One challenge we are having is that when generating audio tracks based on the localized transcripts (using TTS), the narrator voices are trying to pronounce English words as if they were in the local language. So for example, even though the script says “Measurement Solutions”, the Danish voice is pronouncing it like “More sour mind pig lution” (context, below).
I know that I could try inserting some silence in the Danish audio, and and adding as second audio track that uses an English TTS voice for those 1-3 words, but then we would be using 2 different TTS voices in one sentence.
Any other hacks/ideas/tricks?
For context, here's an example:
Danish script:
Välkommen till Measurement Solutions: Vår kvalitetskultur. Syftet med denna utbildning är att ge en förståelse för varför kvalitet är så viktigt för företaget och varför det är viktigt för alla anställda. Vi kommer visa hur du kan bidra till att vi utvecklar och upprätthåller en stark kvalitetskultur på alla Measurement Solutions anläggningar.
1 Reply
Hi ChrisPetrizz906!
Happy to share some insight on this!
When Articulate Localization is used to translate a Storyline course, with Text-to-Speech applied afterward, Storyline automatically uses a localized TTS engine (e.g. Danish). The voice synthesizer assumes all text in the narration field is in that target language. So when it encounters English words like "Measurement Solutions", it tries to pronounce them using Danish phonetics.

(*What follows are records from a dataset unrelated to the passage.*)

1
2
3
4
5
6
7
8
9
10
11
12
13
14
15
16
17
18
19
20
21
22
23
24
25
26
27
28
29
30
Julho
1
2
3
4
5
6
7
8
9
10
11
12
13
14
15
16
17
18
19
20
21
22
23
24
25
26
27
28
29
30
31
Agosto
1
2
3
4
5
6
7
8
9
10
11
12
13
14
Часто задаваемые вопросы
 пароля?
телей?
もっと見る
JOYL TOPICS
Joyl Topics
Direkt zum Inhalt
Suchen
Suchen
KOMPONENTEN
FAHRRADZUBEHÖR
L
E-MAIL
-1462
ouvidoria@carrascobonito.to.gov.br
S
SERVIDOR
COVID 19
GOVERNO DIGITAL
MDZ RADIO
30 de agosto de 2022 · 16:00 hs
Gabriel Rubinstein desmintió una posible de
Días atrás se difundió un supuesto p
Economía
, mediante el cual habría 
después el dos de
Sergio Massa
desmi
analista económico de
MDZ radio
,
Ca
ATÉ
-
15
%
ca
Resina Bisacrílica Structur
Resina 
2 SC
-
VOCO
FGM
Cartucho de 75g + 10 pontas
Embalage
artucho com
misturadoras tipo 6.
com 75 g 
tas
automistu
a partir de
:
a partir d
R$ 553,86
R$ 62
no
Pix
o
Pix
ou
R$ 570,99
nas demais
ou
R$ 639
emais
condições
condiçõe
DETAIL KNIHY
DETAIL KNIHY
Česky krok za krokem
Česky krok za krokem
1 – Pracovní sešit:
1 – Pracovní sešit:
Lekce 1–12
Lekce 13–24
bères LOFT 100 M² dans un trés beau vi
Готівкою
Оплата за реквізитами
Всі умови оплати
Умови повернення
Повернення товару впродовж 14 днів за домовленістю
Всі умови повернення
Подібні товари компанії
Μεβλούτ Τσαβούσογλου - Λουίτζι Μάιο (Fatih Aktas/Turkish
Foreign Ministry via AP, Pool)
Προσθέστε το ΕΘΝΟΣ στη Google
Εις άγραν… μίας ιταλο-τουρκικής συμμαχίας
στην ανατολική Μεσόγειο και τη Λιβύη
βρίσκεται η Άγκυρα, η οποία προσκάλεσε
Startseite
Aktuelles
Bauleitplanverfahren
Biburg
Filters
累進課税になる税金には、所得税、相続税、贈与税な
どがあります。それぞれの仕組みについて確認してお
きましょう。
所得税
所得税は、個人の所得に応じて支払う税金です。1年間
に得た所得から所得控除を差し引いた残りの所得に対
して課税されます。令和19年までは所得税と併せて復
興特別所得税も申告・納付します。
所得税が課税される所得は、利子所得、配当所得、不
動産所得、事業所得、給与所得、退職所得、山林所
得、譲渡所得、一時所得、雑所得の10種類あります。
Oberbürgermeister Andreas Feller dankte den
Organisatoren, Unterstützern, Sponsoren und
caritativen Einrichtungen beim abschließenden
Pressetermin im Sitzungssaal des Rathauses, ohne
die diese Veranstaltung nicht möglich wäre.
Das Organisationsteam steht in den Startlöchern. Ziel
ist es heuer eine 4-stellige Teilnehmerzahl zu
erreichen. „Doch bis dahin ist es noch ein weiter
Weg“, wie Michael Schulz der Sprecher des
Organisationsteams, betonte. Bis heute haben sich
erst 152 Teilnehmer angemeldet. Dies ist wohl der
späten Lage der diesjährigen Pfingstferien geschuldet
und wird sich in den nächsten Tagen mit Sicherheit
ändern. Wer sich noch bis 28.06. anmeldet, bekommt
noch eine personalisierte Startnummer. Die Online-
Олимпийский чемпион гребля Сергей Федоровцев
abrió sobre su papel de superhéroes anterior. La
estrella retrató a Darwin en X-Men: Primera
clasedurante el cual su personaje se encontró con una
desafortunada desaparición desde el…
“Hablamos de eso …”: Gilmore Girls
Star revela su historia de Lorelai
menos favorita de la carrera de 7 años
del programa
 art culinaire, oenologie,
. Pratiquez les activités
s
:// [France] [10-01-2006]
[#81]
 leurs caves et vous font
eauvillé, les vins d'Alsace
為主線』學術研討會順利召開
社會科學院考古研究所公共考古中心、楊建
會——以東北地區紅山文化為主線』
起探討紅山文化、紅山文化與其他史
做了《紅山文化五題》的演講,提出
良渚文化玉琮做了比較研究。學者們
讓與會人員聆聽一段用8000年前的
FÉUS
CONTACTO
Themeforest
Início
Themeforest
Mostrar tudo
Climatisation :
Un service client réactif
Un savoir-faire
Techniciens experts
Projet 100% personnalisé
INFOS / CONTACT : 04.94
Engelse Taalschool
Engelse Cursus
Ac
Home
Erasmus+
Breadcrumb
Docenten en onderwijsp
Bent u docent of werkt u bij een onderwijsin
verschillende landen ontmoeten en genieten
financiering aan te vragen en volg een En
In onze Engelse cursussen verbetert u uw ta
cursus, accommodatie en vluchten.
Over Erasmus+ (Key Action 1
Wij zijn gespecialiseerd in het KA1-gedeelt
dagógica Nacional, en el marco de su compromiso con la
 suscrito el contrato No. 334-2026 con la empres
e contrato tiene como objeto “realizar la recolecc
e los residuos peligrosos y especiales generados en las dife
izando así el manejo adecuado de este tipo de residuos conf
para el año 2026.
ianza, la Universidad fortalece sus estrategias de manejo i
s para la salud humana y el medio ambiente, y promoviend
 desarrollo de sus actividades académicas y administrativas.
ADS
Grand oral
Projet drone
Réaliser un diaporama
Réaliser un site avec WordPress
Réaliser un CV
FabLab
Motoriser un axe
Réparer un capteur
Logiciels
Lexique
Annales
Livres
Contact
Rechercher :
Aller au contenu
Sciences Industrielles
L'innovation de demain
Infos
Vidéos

This is actually a limitation of the TTS provider itself, rather than Storyline. The engine cannot dynamically detect language per word. As a workaround, you may be able to use phonetic spelling to "trick" the Danish voice by rewriting English words phonetically as they would sound in Danish For example:
"Mesjermænt Soluushns"
Another option is to generate recurring English terms separately, then export and reuse them throughout the project. For terms like “Measurement Solutions,” create a single high-quality English TTS clip once and reuse it across slides/scenes when necessary. This can help ensure consistency and save some time.
I'll also open the floor to our community to share alternative design suggestions with you!